Faculty Mentor: Steven Barrett
Direct Supervisor: Robert Malina, Christoph Wollersheim, Hakan Olcay
Home University: University of Florida
Major: Aerospace Engineering, Mechanical Engineering
I was born in Mexico City, Mexico and raised in Miami, Fl. I am a senior at the University of Florida pursuing a dual degree in Aerospace Engineering and Mechanical Engineering with a minor in Astronomy. I’m interested in research in alternative propulsion systems, nano-satellites, and adaptive aircraft surface controls. I aspire to open my own company to commercialize space travel in the near future by inventing industry competitive spacecraft, which can be used for research or recreational purposes. I also hope to revolutionize communication systems for third world countries by providing cheap and reliable nano-satellite communication arrays. My current goal is to attend graduate school and attain a PhD in Aerospace Engineering.

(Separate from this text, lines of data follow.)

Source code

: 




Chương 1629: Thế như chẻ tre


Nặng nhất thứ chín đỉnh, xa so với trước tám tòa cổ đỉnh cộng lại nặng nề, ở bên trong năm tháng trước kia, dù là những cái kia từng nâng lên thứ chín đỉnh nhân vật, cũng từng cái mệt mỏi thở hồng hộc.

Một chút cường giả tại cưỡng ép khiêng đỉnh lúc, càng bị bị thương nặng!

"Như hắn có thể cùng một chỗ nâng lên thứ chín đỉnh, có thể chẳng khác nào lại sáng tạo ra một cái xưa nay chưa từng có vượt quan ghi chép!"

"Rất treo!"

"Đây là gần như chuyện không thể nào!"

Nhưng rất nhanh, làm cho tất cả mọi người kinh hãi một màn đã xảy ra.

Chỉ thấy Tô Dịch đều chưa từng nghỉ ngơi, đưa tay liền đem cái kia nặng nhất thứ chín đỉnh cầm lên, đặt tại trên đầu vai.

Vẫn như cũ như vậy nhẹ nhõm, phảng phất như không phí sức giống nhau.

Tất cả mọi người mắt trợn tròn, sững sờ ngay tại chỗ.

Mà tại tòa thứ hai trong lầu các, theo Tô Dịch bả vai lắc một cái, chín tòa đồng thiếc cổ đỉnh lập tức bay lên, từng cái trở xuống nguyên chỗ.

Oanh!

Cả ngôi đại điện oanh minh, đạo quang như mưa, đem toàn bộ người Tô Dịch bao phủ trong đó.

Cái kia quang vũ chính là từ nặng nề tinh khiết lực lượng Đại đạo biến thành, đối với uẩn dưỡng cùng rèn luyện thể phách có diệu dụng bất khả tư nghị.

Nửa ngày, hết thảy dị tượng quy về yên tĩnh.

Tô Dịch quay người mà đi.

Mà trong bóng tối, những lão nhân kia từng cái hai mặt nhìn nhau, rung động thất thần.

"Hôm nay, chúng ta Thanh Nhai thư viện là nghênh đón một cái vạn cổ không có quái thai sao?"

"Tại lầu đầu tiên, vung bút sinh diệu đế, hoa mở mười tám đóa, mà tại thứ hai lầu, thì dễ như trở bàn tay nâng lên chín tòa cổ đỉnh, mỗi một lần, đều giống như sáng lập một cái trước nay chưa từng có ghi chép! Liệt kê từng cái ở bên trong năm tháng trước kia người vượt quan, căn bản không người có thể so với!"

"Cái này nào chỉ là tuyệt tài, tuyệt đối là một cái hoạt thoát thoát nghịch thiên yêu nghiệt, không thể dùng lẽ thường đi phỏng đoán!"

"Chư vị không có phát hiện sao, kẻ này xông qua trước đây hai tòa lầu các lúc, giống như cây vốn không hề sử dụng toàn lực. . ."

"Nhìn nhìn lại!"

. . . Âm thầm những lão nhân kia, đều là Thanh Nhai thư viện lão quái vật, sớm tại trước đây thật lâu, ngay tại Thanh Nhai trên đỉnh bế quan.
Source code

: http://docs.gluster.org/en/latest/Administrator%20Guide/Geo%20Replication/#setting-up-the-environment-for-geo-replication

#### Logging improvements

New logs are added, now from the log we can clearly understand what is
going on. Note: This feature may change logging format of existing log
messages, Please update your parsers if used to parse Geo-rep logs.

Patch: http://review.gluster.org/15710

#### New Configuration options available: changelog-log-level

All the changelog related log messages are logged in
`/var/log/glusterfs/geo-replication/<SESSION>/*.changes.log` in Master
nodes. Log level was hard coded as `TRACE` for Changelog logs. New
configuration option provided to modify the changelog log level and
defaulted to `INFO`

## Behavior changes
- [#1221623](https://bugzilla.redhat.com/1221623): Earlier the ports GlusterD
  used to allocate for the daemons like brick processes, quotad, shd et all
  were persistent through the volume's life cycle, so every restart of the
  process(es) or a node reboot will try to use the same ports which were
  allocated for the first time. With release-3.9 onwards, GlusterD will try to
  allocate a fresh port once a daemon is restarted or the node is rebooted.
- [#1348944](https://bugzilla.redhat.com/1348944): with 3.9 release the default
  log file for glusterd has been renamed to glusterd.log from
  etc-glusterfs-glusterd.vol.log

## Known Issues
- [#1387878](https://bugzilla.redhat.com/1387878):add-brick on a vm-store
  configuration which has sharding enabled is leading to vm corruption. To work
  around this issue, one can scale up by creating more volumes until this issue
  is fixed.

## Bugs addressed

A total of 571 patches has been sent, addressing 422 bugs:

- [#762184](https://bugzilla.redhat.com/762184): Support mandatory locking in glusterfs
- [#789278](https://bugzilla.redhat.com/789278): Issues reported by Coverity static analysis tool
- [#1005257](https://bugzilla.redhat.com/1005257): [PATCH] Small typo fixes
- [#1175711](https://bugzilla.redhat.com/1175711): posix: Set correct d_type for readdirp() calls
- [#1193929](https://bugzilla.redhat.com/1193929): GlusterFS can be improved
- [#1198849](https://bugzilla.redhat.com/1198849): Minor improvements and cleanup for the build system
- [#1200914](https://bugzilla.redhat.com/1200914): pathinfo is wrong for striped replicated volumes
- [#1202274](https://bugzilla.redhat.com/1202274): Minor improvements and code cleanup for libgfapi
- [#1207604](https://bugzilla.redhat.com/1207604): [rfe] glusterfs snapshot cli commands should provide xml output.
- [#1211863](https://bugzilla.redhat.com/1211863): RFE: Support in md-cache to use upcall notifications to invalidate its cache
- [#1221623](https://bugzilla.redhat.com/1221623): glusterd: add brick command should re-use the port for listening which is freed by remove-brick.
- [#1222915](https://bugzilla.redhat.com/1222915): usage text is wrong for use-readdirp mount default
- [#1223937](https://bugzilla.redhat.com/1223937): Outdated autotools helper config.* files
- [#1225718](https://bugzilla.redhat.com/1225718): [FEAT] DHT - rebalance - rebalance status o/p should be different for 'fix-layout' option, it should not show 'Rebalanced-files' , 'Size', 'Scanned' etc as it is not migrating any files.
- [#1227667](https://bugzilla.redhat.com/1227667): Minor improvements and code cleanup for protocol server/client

Assumptions for Alternative Fuel Assessments
Alternative fuels are believed to reduce life cycle greenhouse gas emissions (LC GHG) relative to conventional fuels, however analysis of production cost and GHG emissions depends on numerous assumptions. This is the subject of the research. Current attempts to reduce GHG emissions from conventional jet fuels are often focused on reducing fuel consumption or increasing overall aircraft efficiency, while alternative jet fuels concentrate on carbon sequestration leading to reduced emissions from biomass extraction and biofuel production steps. The effects of co-product allocation rules on LC GHG assessment of producing synthetic paraffinic kerosene (SPK) from oil crops through the HEFA (Hydroprocessed Esters and Fatty Acids) process are analyzed. Additionally, cost model assumptions are investigated to attain gate prices for alternative fuels. A process-level sensitivity analysis of allocation rules is analyzed for these SPK fuels, also known as HEFA jet fuels, derived from soybean, camelina, jatropha, rapeseed, and palm feedstocks. Cost model assumptions are compared between literature and internal models, and are found to obtain realistic fuel gate price estimates. The findings of this research are that assumptions for allocation rules and gate prices create vast differences in specific cases, such as ±63.4% in GHG emissions and while gate prices vary ±$1.25/gal. The level of effect allocation and finance assumptions have depends on feedstock, co-products, and final product slates.